Era por isso já o sexto dia que repetia aquele exercício no resort. Pegava em dois copos, embrulhava-os em diversos guardanapos e retirava o leite da máquina. Tudo isto sob o olhar simpático e imperturbável da empregada que amavelmente mos fornecia. Várias vezes queimei as mãos, os lábios e a língua. O leite saía da máquina a ferver. Sempre. Eu tinha que o preparar, quentinho qb mas nunca a queimar. Invariavelmente pedia a esta simpática empregada, invariavelmente ao lado da maquina, invariavelmente a sorrir, umas canecas grandes para que o leite arrefecesse mais rápido. Ela lá mas dava. Eu passava o leite dos copos para as chávenas, mexia e esperava. Esperávamos. Os dois. Esperávamos sempre alguns minutos, eu olhava para o leite, mexia e soprava. Ela mantinha-se impávida e serena, de riso aberto, ao meu lado, à espera. E eu lá passava o leite novamente para os copos. Impávida. Canecas outra vez. Serena. E copos. Sorria.
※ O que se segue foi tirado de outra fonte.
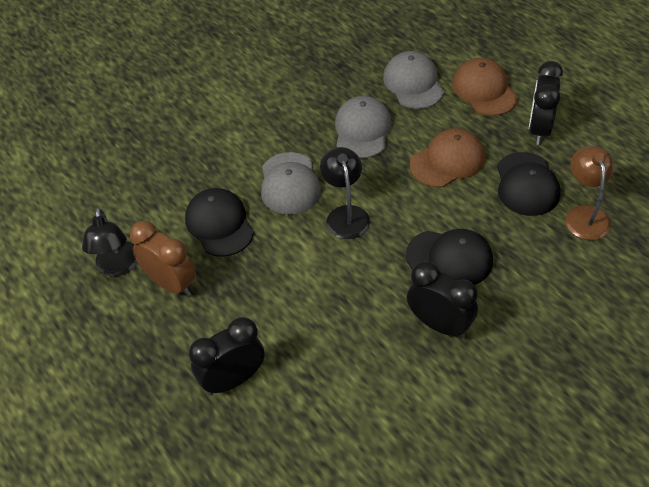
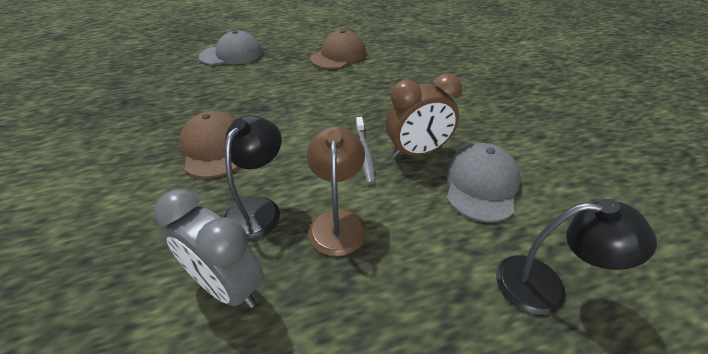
black cap: 3 -> 0
black clock: 3 -> 0
grey cap: 3 -> 2
grey clock: 0 -> 1
grey toothbrush: 0 -> 1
Nesse dia, retirado o leite da máquina, lembrei-me de lhe perguntar o óbvio:

– Porque é que não têm leite frio?

– Nós temos leite frio senhor.

– Têm ?!

– Sim, mas está na cozinha.

– Nesta cozinha aqui ao lado?

– Sim, senhor.

Aguardei, imóvel, esperando que ela mostrasse intenção ou disponibilidade para o fazer. Fazer o lógico. Ela olhava para mim, de sorriso aberto, sempre de sorriso aberto, eu olhava para ela, franzindo o sobrolho, sinalizando estupefacção e esperança.

E nada.

15 segundos é muito, em tempo mental digo. Principalmente para quem tem a mente descansada por alguns dias de férias. Passam-nos tantas e tantas coisas pela cabeça em 15 segundos. Tentem.

Ela continuava a rir-se para mim. Tinha um sorriso muito lindo, doce até. Mas embora simpática, permanecia imóvel. Subitamente reganhei o peso dos copos. Por esta altura até já me estariam a queimar as mãos, outra vez. Mas já me havia abstraído com outras coisas.

Espetei-lhe com um dos copos no focinho. Só lá caberia um e nunca fui bom a acertar as esquerdas. Foi por isso quase instintivamente eleito, o direito, o directo. Não sei se gritou mais pelo leite a ferver se pelas lascas de vidro que lhe ficaram espetadas. Acho que ela também não. Dor é dor.

Nesse dia os miúdos tiveram que beber sumo de laranja. É mais saudável para todos, disse-lhes.